La situación en Estudiantes de Río Cuarto es crítica. El club, que regresó a la Primera División con grandes expectativas, se encuentra sumido en una crisis deportiva que amenaza con culminar en un descenso prematuro. Los números son contundentes: diez derrotas en trece partidos, apenas una victoria y una alarmante diferencia de goles de 4 a 19. Esta racha negativa no solo ha frustrado a la hinchada, sino que también ha generado tensiones internas y cuestionamientos sobre el rendimiento de los jugadores y la dirección técnica.
El detonante de la crisis actual fue la derrota en casa ante Barracas Central por 2-1, un resultado que exacerbó el descontento y llevó a la dirigencia a tomar medidas drásticas. Diez jugadores fueron separados del plantel profesional bajo la justificación de "falta de compromiso". Esta decisión, sin embargo, no tardó en generar especulaciones sobre las verdaderas razones detrás de la medida.
Rápidamente, comenzaron a circular rumores sobre una posible vinculación de los jugadores apartados con el mundo de las apuestas deportivas. La hipótesis sugiere que algunos futbolistas podrían haber estado involucrados en apuestas que afectaron su rendimiento en el campo de juego, comprometiendo la integridad del partido y, por ende, el resultado deportivo. Estas acusaciones, de ser ciertas, podrían tener consecuencias graves para los involucrados y para la imagen del club.
Ante la creciente ola de especulaciones, Estudiantes de Río Cuarto emitió un segundo comunicado en el que negaba rotundamente cualquier vínculo entre sus jugadores y el mundo de las apuestas deportivas. El club calificó las versiones como "erróneas, infundadas y carentes de sustento", y anunció que evaluará las medidas legales correspondientes para proteger su imagen y la integridad de sus profesionales.

"La Institución considera necesario aclarar públicamente que ninguno de los jugadores que integran el plantel profesional de fútbol se encuentra vinculado a casos de apuestas deportivas", reza el comunicado. "En este sentido, desmentimos de manera categórica las versiones y noticias que han circulado en distintos medios y/o redes, las cuales resultan erróneas, infundadas y carentes de sustento. Asimismo, informamos que se evaluarán las medidas correspondientes ante la divulgación de este tipo de información que afecta la imagen y la integridad de nuestra Institución y de sus profesionales".
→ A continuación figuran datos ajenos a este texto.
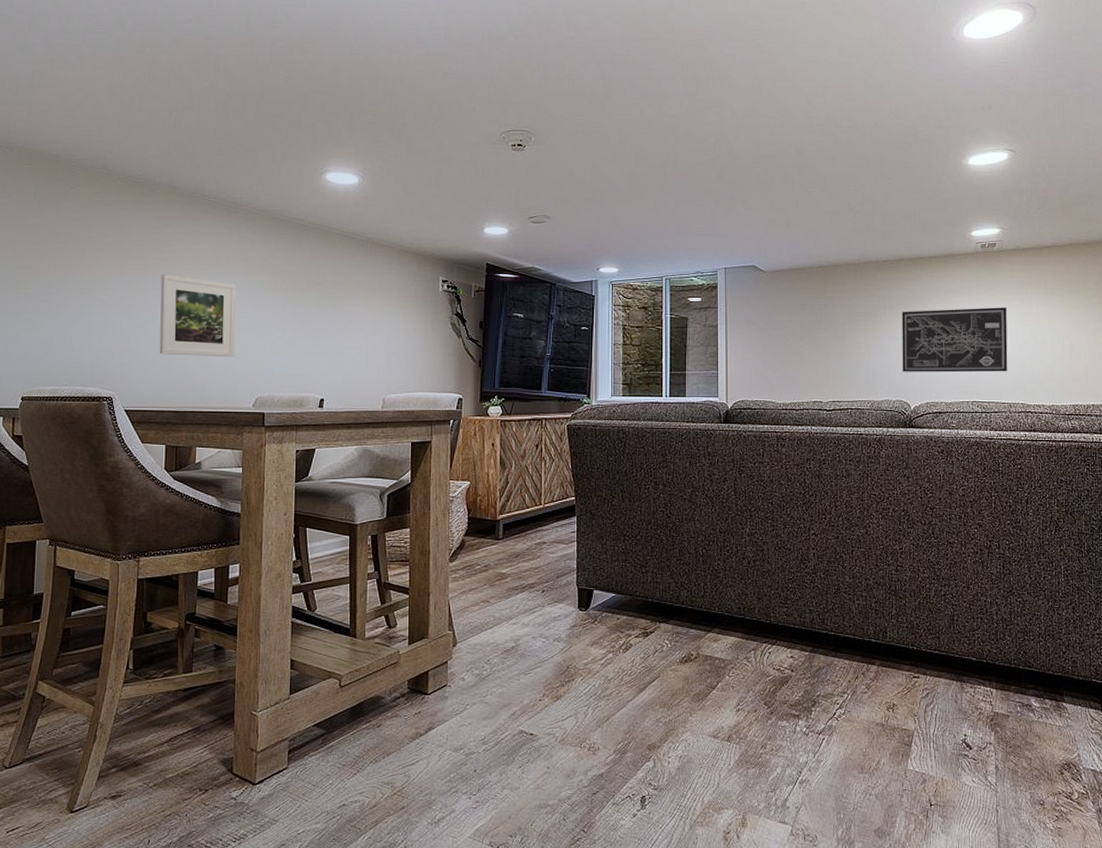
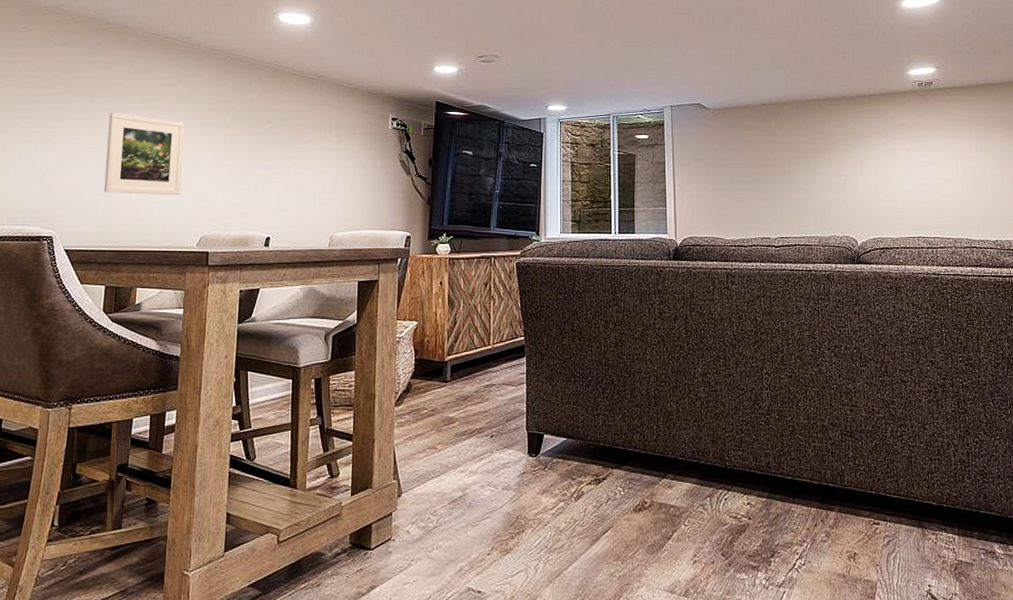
wall art: present [901,307,1008,373] -> none [845,144,951,208]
Sin embargo, la negación del club no ha logrado disipar las dudas. La falta de transparencia en la explicación de las razones detrás de la separación de los jugadores ha alimentado la desconfianza y ha generado un clima de incertidumbre en torno al futuro del equipo. Los nombres de los jugadores apartados, que según informes de la prensa serían Jeremías Ramponi, Tobías Ostchega, Renzo Bacchia, Tomás Olmos, Nicolás Morro, Fernando Bersano, Tobías Leiva, Mauro Molina y Ramón Wanchope Ábila, han sido objeto de intensos debates en las redes sociales y en los medios de comunicación.
La crisis en Estudiantes de Río Cuarto no solo se limita al ámbito deportivo. La acumulación de malos resultados ha generado una crisis institucional marcada por la destitución del entrenador Iván Delfino en marzo de 2026 y la llegada de Gerardo Acuña, quien hasta el momento no ha logrado revertir la situación. La directiva se enfrenta a la presión de la hinchada y a la necesidad de tomar medidas urgentes para evitar el descenso.
El próximo partido ante Gimnasia La Plata se presenta como un desafío crucial para el equipo. La victoria es fundamental para levantar el ánimo de los jugadores y recuperar la confianza de la hinchada. Sin embargo, el camino hacia la salvación no será fácil, ya que Estudiantes también deberá enfrentarse a Rosario Central e Instituto en las próximas fechas.
La sombra de las acusaciones de apuestas deportivas se cierne sobre el club, amenazando con agravar aún más la crisis. Si se confirman las sospechas, las consecuencias podrían ser devastadoras para los involucrados y para la imagen del fútbol argentino. La investigación de las autoridades será clave para esclarecer los hechos y determinar si existe una conexión real entre los jugadores apartados y el mundo de las apuestas ilegales. La transparencia y la colaboración con las autoridades serán fundamentales para restaurar la confianza en el club y en el deporte en general.